Separate property includes gifts given directly to one spouse from non-spouses or others, inheritances, personal injury awards and trusts designated as separate in a prenuptial agreement – providing it contains clear language designating it as such – inheritances from non-spouses or others by non-spouses, inheritances from deceased relatives and trust assets that were designated separate prior to marriage, as well as gifts made directly between partners from relatives other than oneself and those designated separate during prenuptial agreements (and it might result in their incorporation). Failure to distinguish clearly between separate and marital property may cause its eventual incorporation into marital property by way of commingling and alteration by either party in terms of ownership by virtue of confusion, thus altering ownership boundaries between separate property ownership lines by merging.

Once an asset or debt becomes hybrid property, it will be divided equally during divorce proceedings. Passive increases to separate property may also be considered marital property if neither spouse can prove that their contributions contributed directly or indirectly to its appreciation.

Inherited Property

When siblings inherit a home together, they usually hold title as joint tenants or tenants-in-common, meaning that when one passes away, the other co-owners automatically inherit his or her undivided share in the property and can then use, enjoy or sell their portions as desired.

However, if one sibling wishes to remain in their home rather than sell it, they may require all other siblings to pay fair rental value so they can continue living there – this would require filing a partition action.

Keystone Law Group can assist heirs by helping them communicate early on their preferences for administering an estate or trust, to potentially avoid litigation through partition lawsuits. Unfortunately, however, sometimes this cannot happen and in these instances, our experienced legal team at Keystone can offer invaluable help by defending partition actions or negotiating buyout agreements if necessary. For any legal assistance related to your family situation contact Keystone today for help – they have years of experience doing just that!

Debts

Courts use equitable division to divide property and debt between spouses in divorce proceedings. After this determination has been made, they then use this process of allocating assets and debts between both partners using equitable division.
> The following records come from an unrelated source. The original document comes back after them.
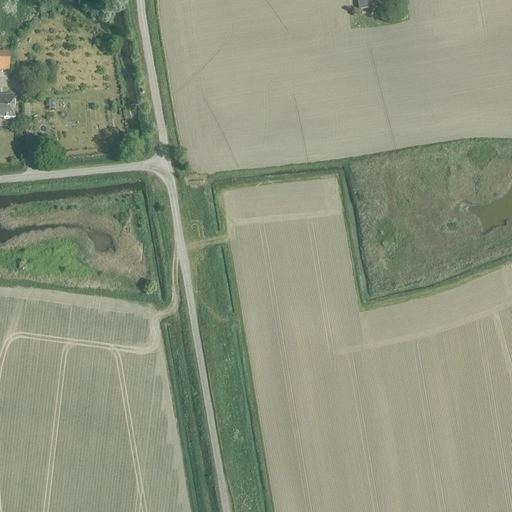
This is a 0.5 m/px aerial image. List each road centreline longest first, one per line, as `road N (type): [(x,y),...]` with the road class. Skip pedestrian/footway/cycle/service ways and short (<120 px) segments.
road 1 (unclassified): [(225,511),(166,164)]
road 2 (unclassified): [(0,179),(166,164)]
road 3 (unclassified): [(166,164),(140,0)]
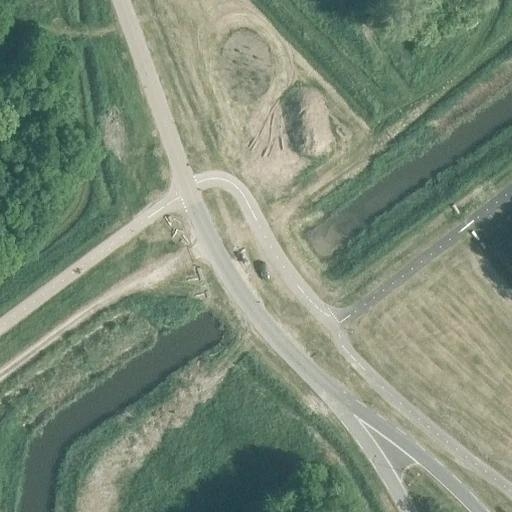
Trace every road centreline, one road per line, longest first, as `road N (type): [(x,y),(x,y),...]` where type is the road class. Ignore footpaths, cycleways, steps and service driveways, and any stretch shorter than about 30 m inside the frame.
road 1 (unclassified): [(341,402),(295,368),(220,262),(185,189),(120,0)]
road 2 (track): [(212,245),(109,296),(0,375)]
road 3 (unclassified): [(479,511),(421,457),(341,402)]
road 4 (unclassified): [(341,402),(407,511)]
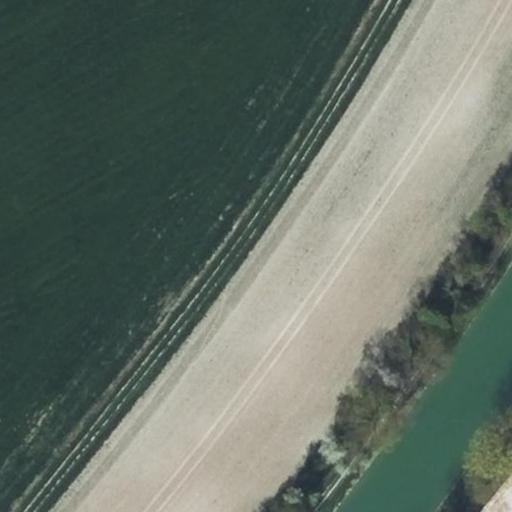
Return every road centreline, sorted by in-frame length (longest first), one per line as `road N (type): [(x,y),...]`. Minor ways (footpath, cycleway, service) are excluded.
road 1 (track): [(29,511),(269,210),(394,0)]
road 2 (track): [(511,200),(311,511)]
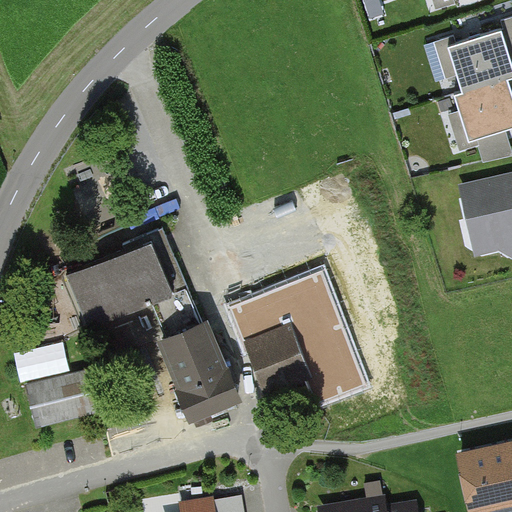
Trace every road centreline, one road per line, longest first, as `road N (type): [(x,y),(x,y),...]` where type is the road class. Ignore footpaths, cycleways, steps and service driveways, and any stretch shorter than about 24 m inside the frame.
road 1 (residential): [(278,511),(266,443),(205,449),(0,504)]
road 2 (tertiary): [(0,233),(60,121),(180,0)]
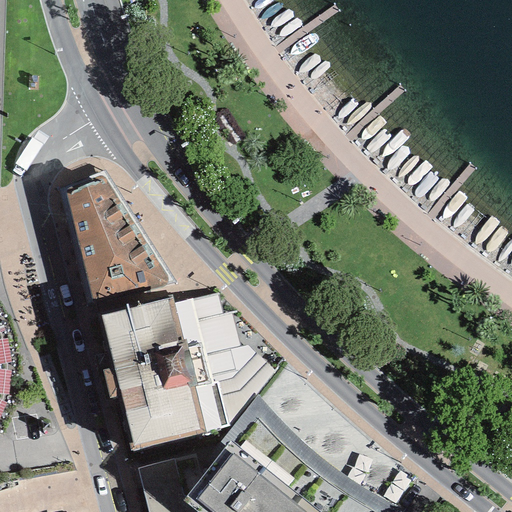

After assigning debts, both spouses should typically receive approximately equal shares. A judge may choose to allocate property differently based on specific case circumstances.

Judges may also assign one spouse an interest in a family business or professional practice, though this practice is less frequent. While such an assignment might make sense when one partner continues practicing law, such an assignment would likely prove more challenging when someone has retired from their career than when still practicing it.

Tort debts are legal obligations incurred due to acts of negligence or intentional harm, with their distribution depending on whether they were intended for the good of society or not.